In the cell below the `Android App Store` frequency table for `catagories` is fed into the `popular_app_finder` funcion. It works similarly to `find_popular_apps` with the parameter for `genre` taking in the index information for the `catagories` column and the parameter for ratings taking in information for the `installs` column. The data from the installs needs cleaning as the raw data for number of installs is only catagorical at this stage. In order to find a mean value of installs, the catagorical value will be converted to a numerical `float` value after the removal of special characters and the total number of installs per `catagory` will be calculated based on it. 

In [39]:
def popular_app_finder(dataset, freq_table, category, installs):

    category_table = {}
    
    for key in freq_table:

        total = 0
        len_cat = 0

        for row in dataset:

            app_category = row[category]

            install_num = row[installs]

            install_num = install_num.replace("+", "")
            install_num = install_num.replace(",", "")
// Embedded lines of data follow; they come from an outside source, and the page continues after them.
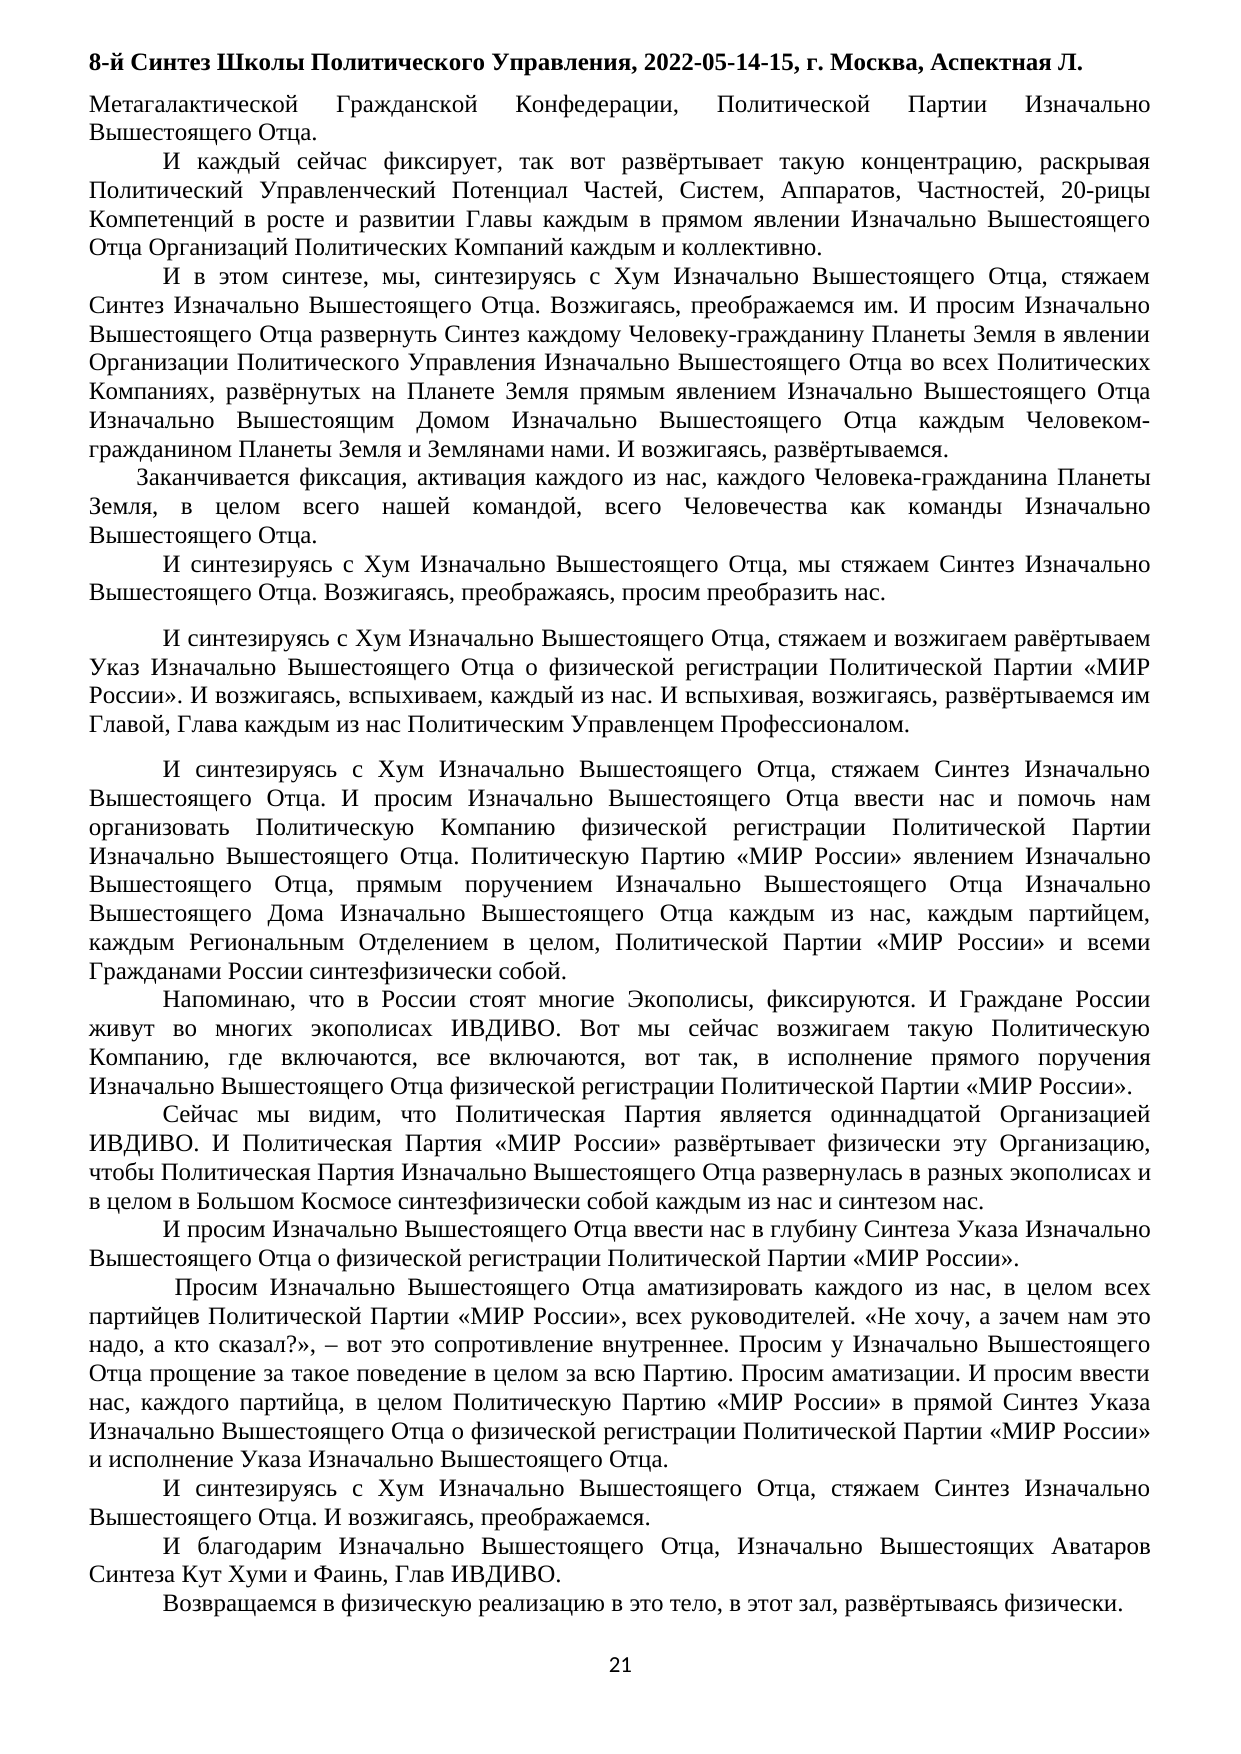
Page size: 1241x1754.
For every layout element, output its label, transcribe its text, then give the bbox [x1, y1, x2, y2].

text И в этом синтезе, мы, синтезируясь с Хум Изначально Вышестоящего Отца, стяжаем Синтез Изначально Вышестоящего Отца. Возжигаясь, преображаемся им. И просим Изначально Вышестоящего Отца развернуть Синтез каждому Человеку-гражданину Планеты Земля в явлении Организации Политического Управления Изначально Вышестоящего Отца во всех Политических Компаниях, развёрнутых на Планете Земля прямым явлением Изначально Вышестоящего Отца Изначально Вышестоящим Домом Изначально Вышестоящего Отца каждым Человеком-гражданином Планеты Земля и Землянами нами. И возжигаясь, развёртываемся. [89, 261, 1152, 462]
text Сейчас мы видим, что Политическая Партия является одиннадцатой Организацией ИВДИВО. И Политическая Партия «МИР России» развёртывает физически эту Организацию, чтобы Политическая Партия Изначально Вышестоящего Отца развернулась в разных экополисах и в целом в Большом Космосе синтезфизически собой каждым из нас и синтезом нас. [89, 1099, 1152, 1214]
text Возвращаемся в физическую реализацию в это тело, в этот зал, развёртываясь физически. [89, 1588, 1152, 1617]
text И просим Изначально Вышестоящего Отца ввести нас в глубину Синтеза Указа Изначально Вышестоящего Отца о физической регистрации Политической Партии «МИР России». [89, 1214, 1152, 1272]
text Напоминаю, что в России стоят многие Экополисы, фиксируются. И Граждане России живут во многих экополисах ИВДИВО. Вот мы сейчас возжигаем такую Политическую Компанию, где включаются, все включаются, вот так, в исполнение прямого поручения Изначально Вышестоящего Отца физической регистрации Политической Партии «МИР России». [89, 984, 1152, 1099]
text И синтезируясь с Хум Изначально Вышестоящего Отца, стяжаем и возжигаем равёртываем Указ Изначально Вышестоящего Отца о физической регистрации Политической Партии «МИР России». И возжигаясь, вспыхиваем, каждый из нас. И вспыхивая, возжигаясь, развёртываемся им Главой, Глава каждым из нас Политическим Управленцем Профессионалом. [89, 623, 1152, 738]
text И синтезируясь с Хум Изначально Вышестоящего Отца, стяжаем Синтез Изначально Вышестоящего Отца. И просим Изначально Вышестоящего Отца ввести нас и помочь нам организовать Политическую Компанию физической регистрации Политической Партии Изначально Вышестоящего Отца. Политическую Партию «МИР России» явлением Изначально Вышестоящего Отца, прямым поручением Изначально Вышестоящего Отца Изначально Вышестоящего Дома Изначально Вышестоящего Отца каждым из нас, каждым партийцем, каждым Региональным Отделением в целом, Политической Партии «МИР России» и всеми Гражданами России синтезфизически собой. [89, 754, 1152, 984]
text Просим Изначально Вышестоящего Отца аматизировать каждого из нас, в целом всех партийцев Политической Партии «МИР России», всех руководителей. «Не хочу, а зачем нам это надо, а кто сказал?», – вот это сопротивление внутреннее. Просим у Изначально Вышестоящего Отца прощение за такое поведение в целом за всю Партию. Просим аматизации. И просим ввести нас, каждого партийца, в целом Политическую Партию «МИР России» в прямой Синтез Указа Изначально Вышестоящего Отца о физической регистрации Политической Партии «МИР России» и исполнение Указа Изначально Вышестоящего Отца. [89, 1272, 1152, 1473]
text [89, 89, 1152, 146]
text И синтезируясь с Хум Изначально Вышестоящего Отца, мы стяжаем Синтез Изначально Вышестоящего Отца. Возжигаясь, преображаясь, просим преобразить нас. [89, 549, 1152, 606]
text И благодарим Изначально Вышестоящего Отца, Изначально Вышестоящих Аватаров Синтеза Кут Хуми и Фаинь, Глав ИВДИВО. [89, 1531, 1152, 1588]
text И каждый сейчас фиксирует, так вот развёртывает такую концентрацию, раскрывая Политический Управленческий Потенциал Частей, Систем, Аппаратов, Частностей, 20-рицы Компетенций в росте и развитии Главы каждым в прямом явлении Изначально Вышестоящего Отца Организаций Политических Компаний каждым и коллективно. [89, 146, 1152, 261]
text И синтезируясь с Хум Изначально Вышестоящего Отца, стяжаем Синтез Изначально Вышестоящего Отца. И возжигаясь, преображаемся. [89, 1473, 1152, 1531]
text Заканчивается фиксация, активация каждого из нас, каждого Человека-гражданина Планеты Земля, в целом всего нашей командой, всего Человечества как команды Изначально Вышестоящего Отца. [89, 462, 1152, 549]
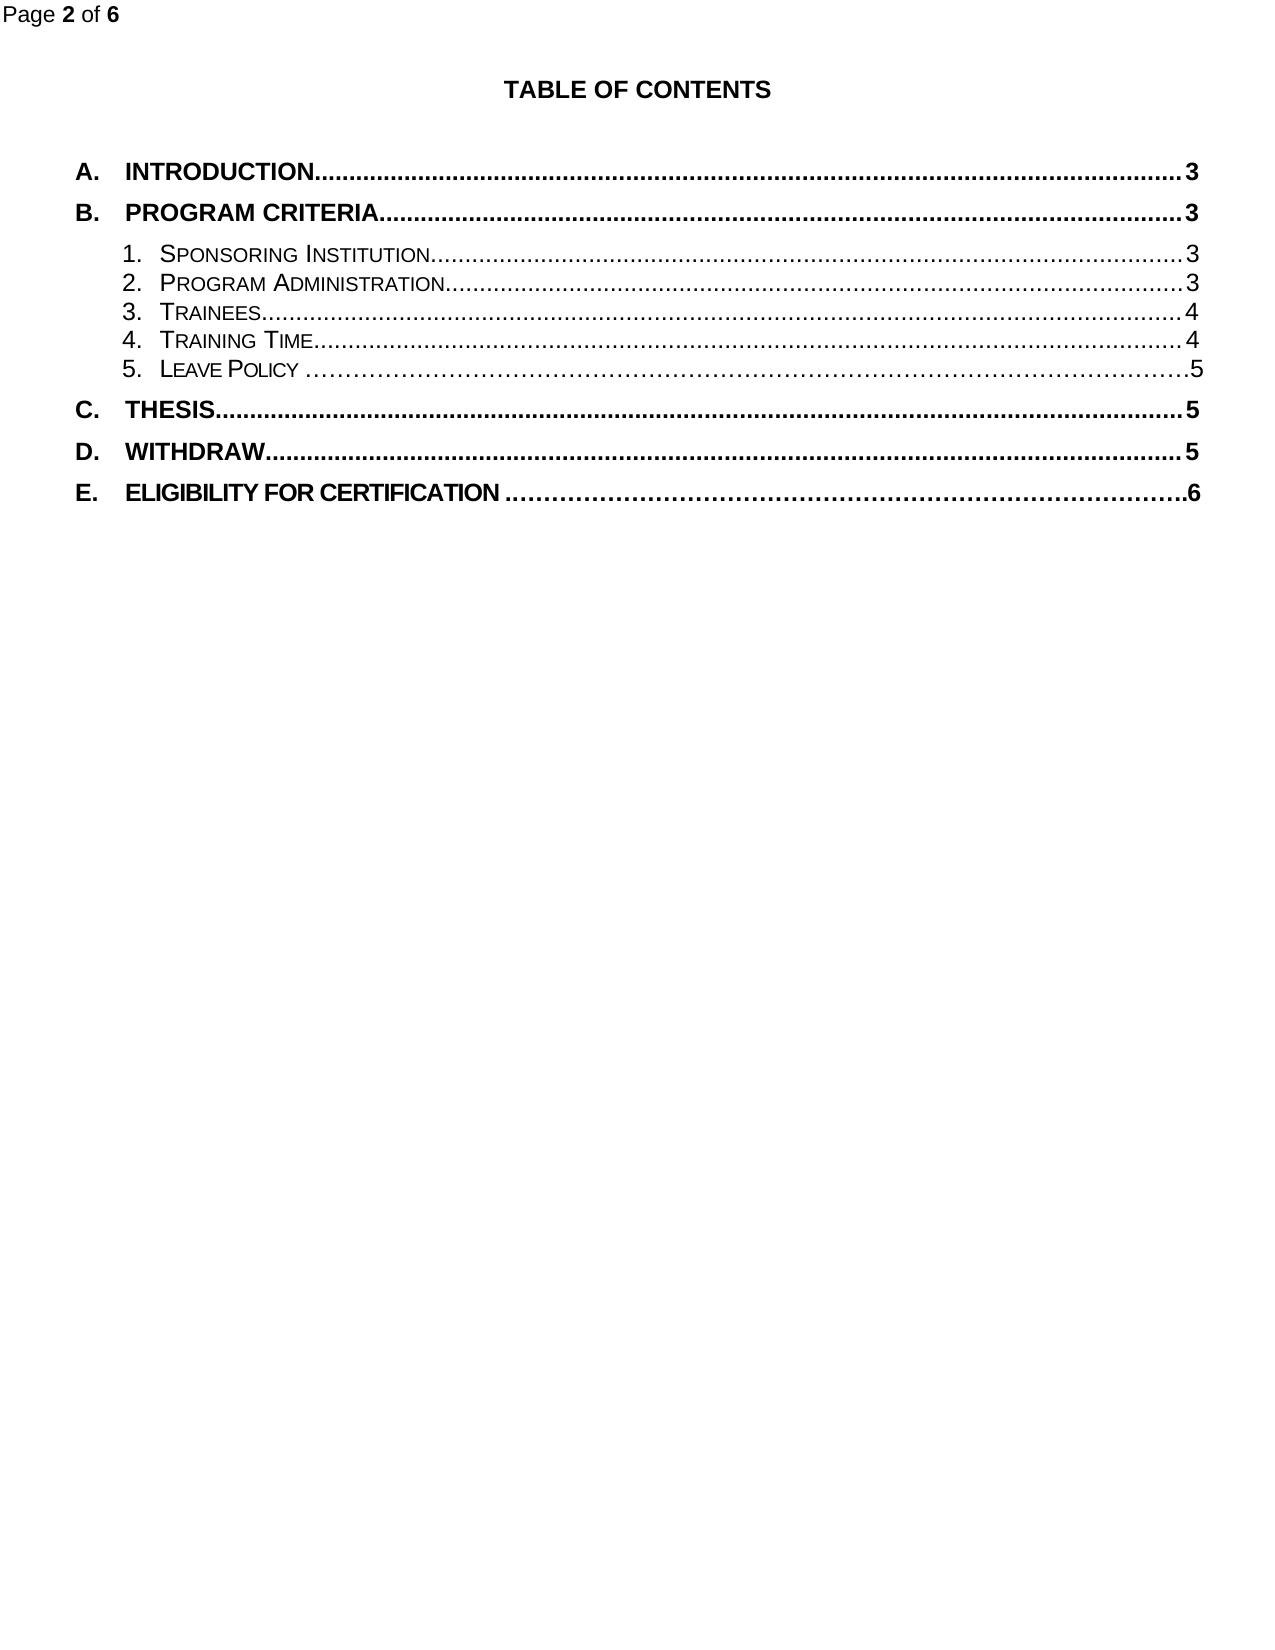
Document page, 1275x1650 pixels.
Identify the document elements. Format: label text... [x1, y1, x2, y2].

text TABLE OF CONTENTS [110, 75, 1165, 104]
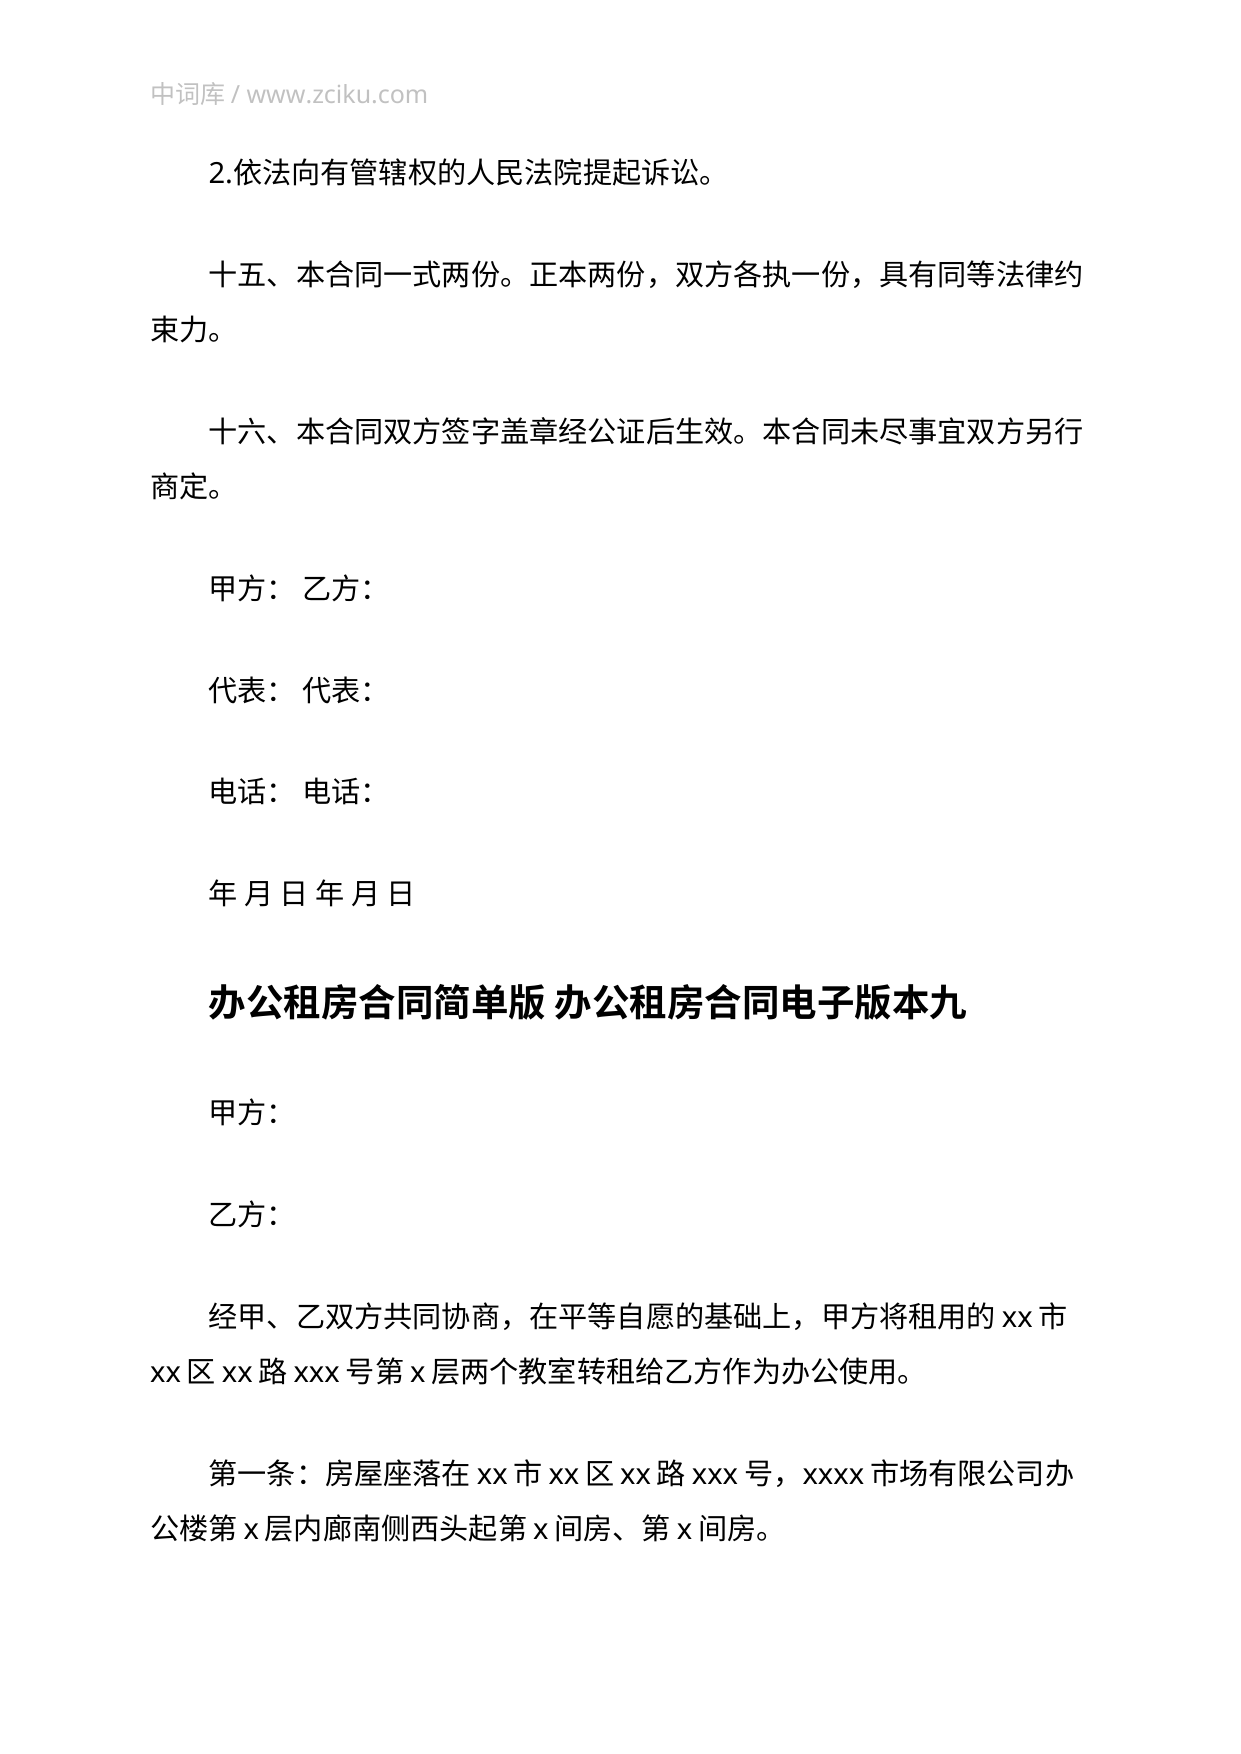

            if key == app_category:
                len_cat += 1
                total += float(install_num)

            if len_cat > 0:
                avg_installs = total / len_cat

            category_table[key] = avg_installs

    return category_table


In [40]:
popular_app_finder(android_data, android_cat_ft, 1, 5)

{'ART_AND_DESIGN': 1986335.0877192982,
 'AUTO_AND_VEHICLES': 647317.8170731707,
 'BEAUTY': 513151.88679245283,
 'BOOKS_AND_REFERENCE': 8814199.78835979,
 'BUSINESS': 1712290.1474201474,
 'COMICS': 832613.8888888889,
 'COMMUNICATION': 38590581.08741259,
 'DATING': 854028.8303030303,
 'EDUCATION': 1833495.145631068,
 'ENTERTAINMENT': 11640705.88235294,
 'EVENTS': 253542.22222222222,
 'FINANCE': 1387692.475609756,
 'FOOD_AND_DRINK': 1924897.7363636363,
 'HEALTH_AND_FITNESS': 4188821.9853479853,
 'HOUSE_AND_HOME': 1360598.042253521,
 'LIBRARIES_AND_DEMO': 638503.734939759,
 'LIFESTYLE': 1446158.2238372094,
 'GAME': 15544014.51048951,
 'FAMILY': 3695641.8198090694,
 'MEDICAL': 120550.61980830671,
 'SOCIAL': 23253652.127118643,
 'SHOPPING': 7036877.311557789,
 'PHOTOGRAPHY': 17840110.40229885,
 'SPORTS': 3650602.276666667,
 'TRAVEL_AND_LOCAL': 13984077.710144928,
 'TOOLS': 10830251.970588235,
 'PERSONALIZATION': 5201482.6122448975,
 'PRODUCTIVITY': 16787331.344927534,
 'PARENTING': 542603.62

Notebook still needs analysis for Android App with highest mean installs and Apple App with highest mean ratings as well as recommendations on suggested app ideas for development. Formatting for presentation and redability is also required.